Of course he’s none too happy when Seo, a more experienced detective from Seoul (played by popular stage actor Kim Sang-kyung), joins in the investigation. Seo dismisses detective Park’s brutal techniques, such as beating false confessions out of suspects, as counterproductive, especially as the murders keep mounting. Seo’s methodical, more scientific approach relies on gathering and analyzing evidence, such as noting that all the murders occur on rainy nights. When a female police officer also discovers another unusual coincidence, even Park realizes that they have some legitimate clues to help them solve the case.
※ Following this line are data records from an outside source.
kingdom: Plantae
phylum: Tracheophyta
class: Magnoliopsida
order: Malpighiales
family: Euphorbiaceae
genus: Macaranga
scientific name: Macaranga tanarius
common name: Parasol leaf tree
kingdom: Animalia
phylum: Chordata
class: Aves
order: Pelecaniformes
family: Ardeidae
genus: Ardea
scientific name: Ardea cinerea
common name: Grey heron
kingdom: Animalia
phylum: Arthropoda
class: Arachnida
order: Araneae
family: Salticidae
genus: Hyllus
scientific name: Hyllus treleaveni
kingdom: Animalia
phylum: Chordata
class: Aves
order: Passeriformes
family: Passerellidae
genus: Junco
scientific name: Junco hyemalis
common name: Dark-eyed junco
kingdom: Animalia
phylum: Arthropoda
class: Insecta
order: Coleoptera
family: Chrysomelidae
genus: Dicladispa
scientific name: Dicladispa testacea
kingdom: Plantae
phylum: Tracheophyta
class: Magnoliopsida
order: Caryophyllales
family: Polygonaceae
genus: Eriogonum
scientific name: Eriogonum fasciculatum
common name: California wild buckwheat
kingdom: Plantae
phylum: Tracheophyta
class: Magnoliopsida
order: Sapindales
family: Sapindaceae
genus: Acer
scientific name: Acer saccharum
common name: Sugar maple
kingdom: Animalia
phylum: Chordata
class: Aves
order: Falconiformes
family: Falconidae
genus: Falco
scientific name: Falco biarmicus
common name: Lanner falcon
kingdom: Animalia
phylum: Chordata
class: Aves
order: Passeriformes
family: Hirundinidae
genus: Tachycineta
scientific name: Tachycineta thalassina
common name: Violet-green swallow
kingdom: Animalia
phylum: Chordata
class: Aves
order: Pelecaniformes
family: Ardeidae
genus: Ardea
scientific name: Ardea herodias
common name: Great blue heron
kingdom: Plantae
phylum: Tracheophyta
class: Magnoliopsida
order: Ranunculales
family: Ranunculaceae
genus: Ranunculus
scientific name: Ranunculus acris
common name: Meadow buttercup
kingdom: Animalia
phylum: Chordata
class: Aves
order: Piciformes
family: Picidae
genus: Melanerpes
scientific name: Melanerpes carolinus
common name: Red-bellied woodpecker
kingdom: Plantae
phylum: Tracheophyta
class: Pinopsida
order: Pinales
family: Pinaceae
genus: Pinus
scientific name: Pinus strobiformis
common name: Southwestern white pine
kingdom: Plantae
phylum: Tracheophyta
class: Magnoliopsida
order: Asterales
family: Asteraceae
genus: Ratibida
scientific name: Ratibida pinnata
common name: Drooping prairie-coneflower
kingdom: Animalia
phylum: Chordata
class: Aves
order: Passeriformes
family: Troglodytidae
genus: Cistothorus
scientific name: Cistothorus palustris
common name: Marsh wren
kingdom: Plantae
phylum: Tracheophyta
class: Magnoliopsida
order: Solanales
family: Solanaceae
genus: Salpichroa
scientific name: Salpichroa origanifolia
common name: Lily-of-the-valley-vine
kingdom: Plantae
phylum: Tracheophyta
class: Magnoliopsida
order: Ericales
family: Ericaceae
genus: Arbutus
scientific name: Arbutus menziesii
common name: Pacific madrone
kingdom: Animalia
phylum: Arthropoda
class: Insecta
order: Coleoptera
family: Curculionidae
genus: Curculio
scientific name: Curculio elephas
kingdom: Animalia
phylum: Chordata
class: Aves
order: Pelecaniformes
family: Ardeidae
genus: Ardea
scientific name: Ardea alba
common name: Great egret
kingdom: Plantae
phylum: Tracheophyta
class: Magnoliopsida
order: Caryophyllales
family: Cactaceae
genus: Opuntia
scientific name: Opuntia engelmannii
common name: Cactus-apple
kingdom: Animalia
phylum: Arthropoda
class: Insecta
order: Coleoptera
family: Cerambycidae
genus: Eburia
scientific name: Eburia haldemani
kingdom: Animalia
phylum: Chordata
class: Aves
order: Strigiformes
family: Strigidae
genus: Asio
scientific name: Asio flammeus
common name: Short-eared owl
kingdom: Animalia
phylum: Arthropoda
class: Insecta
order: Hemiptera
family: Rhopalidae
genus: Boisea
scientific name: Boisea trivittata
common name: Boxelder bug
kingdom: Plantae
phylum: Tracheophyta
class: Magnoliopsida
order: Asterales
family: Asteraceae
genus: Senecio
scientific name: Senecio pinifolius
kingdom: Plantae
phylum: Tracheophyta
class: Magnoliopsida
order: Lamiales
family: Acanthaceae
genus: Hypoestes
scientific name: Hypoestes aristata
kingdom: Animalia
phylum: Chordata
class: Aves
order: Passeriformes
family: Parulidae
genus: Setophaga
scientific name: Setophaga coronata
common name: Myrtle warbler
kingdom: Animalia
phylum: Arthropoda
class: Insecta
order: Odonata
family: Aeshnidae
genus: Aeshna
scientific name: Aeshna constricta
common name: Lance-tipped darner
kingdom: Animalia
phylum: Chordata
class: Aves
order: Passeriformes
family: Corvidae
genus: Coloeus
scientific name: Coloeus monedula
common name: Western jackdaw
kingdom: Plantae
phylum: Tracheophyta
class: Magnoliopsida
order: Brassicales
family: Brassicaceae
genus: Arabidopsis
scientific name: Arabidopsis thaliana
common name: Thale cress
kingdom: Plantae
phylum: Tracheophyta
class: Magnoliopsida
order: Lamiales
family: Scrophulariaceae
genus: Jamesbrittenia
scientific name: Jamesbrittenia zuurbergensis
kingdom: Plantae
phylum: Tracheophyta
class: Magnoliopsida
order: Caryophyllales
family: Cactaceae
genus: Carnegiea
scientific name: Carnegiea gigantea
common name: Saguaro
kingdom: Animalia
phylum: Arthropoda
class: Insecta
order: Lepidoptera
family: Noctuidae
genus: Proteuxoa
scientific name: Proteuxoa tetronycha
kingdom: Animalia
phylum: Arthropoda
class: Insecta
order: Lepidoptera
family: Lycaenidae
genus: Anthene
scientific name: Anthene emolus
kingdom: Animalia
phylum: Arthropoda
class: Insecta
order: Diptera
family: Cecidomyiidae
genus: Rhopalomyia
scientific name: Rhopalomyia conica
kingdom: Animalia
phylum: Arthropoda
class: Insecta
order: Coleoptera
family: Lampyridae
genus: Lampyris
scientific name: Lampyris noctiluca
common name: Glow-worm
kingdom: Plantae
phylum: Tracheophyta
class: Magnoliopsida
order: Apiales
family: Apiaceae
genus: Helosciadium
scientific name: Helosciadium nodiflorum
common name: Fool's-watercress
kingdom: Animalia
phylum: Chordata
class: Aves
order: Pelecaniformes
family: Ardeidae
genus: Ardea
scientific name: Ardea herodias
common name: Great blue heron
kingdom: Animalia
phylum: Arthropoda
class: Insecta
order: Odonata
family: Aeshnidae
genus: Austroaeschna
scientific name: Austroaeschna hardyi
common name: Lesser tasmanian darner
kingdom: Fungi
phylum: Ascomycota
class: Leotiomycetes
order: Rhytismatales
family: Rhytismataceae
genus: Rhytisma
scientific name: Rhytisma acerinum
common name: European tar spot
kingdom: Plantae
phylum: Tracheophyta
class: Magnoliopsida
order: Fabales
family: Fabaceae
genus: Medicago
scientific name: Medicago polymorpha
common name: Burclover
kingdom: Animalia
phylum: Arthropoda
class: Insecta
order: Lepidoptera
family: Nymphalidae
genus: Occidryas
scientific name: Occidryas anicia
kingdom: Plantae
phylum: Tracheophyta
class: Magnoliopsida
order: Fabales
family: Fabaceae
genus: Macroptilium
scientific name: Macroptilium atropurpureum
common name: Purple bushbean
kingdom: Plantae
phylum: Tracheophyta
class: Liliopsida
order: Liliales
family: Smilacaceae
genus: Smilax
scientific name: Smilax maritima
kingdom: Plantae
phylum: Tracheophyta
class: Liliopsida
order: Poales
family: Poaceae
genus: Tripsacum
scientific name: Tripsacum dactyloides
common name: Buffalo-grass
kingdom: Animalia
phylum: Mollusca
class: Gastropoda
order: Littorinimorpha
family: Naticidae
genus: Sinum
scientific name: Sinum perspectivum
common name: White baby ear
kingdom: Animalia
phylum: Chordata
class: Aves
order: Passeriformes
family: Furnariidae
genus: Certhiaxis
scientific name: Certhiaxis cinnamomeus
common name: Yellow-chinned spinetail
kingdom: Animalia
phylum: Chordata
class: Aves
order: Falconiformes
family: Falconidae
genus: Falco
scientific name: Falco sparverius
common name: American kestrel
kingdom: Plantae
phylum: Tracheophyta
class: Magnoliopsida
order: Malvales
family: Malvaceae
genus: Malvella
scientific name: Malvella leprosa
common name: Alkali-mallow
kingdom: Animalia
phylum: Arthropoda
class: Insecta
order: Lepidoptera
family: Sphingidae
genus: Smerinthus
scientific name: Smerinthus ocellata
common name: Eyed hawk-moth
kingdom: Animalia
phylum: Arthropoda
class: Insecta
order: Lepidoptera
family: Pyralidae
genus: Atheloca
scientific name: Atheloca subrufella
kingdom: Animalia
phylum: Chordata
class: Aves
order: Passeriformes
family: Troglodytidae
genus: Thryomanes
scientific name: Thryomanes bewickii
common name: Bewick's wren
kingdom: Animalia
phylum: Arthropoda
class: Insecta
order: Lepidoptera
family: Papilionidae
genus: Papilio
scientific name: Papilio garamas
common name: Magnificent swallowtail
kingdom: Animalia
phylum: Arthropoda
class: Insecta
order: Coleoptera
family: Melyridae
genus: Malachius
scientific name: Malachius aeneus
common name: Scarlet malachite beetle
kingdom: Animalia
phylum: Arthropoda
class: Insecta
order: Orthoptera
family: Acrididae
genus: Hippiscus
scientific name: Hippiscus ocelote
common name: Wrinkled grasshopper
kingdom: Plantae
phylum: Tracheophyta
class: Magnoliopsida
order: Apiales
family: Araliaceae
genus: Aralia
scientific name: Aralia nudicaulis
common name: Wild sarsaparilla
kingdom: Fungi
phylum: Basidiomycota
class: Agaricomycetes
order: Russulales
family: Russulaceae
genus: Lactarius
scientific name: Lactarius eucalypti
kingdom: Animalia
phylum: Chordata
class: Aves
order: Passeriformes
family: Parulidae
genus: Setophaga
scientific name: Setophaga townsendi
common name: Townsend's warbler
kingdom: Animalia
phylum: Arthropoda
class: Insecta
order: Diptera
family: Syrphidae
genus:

But finding the true killer proves difficult. Their best chance comes with a DNA sample found at a crime scene. But DNA analysis is still a new technique in the mid-’80s, especially in rural Korea, so Park and Seo are obliged to send their evidence to the United States to be properly tested. When the results come back negative, they are both crushed, and their roles are reversed, with Seo on the verge of shooting a suspect in order to come to some sort of sense of justice. A brief, but powerful epilogue, set 17 years later, reveals how haunted the detectives have become by the unsolved cases.

By leaving the film open-ended, some could criticize Bong’s film as being unsatisfying and incomplete. Nonetheless, the film’s gorgeous cinematography is unassailable. The rustic farmlands, a towering factory and the shadowy police station all lend brooding ambience to the story. The subtle references to South Korea’s social climate of the ’80s — from civil unrest (backup police officers are often not available, as they are busy suppressing political protests) to sexism (despite discovering a crucial clue, the female officer is mainly asked to make coffee for the other cops) to the rampant police brutality — allow the director to create a definite sense of place and time. And despite the unresolved nature of the story, Bong does leave some tantalizing clues for the viewer to ponder over.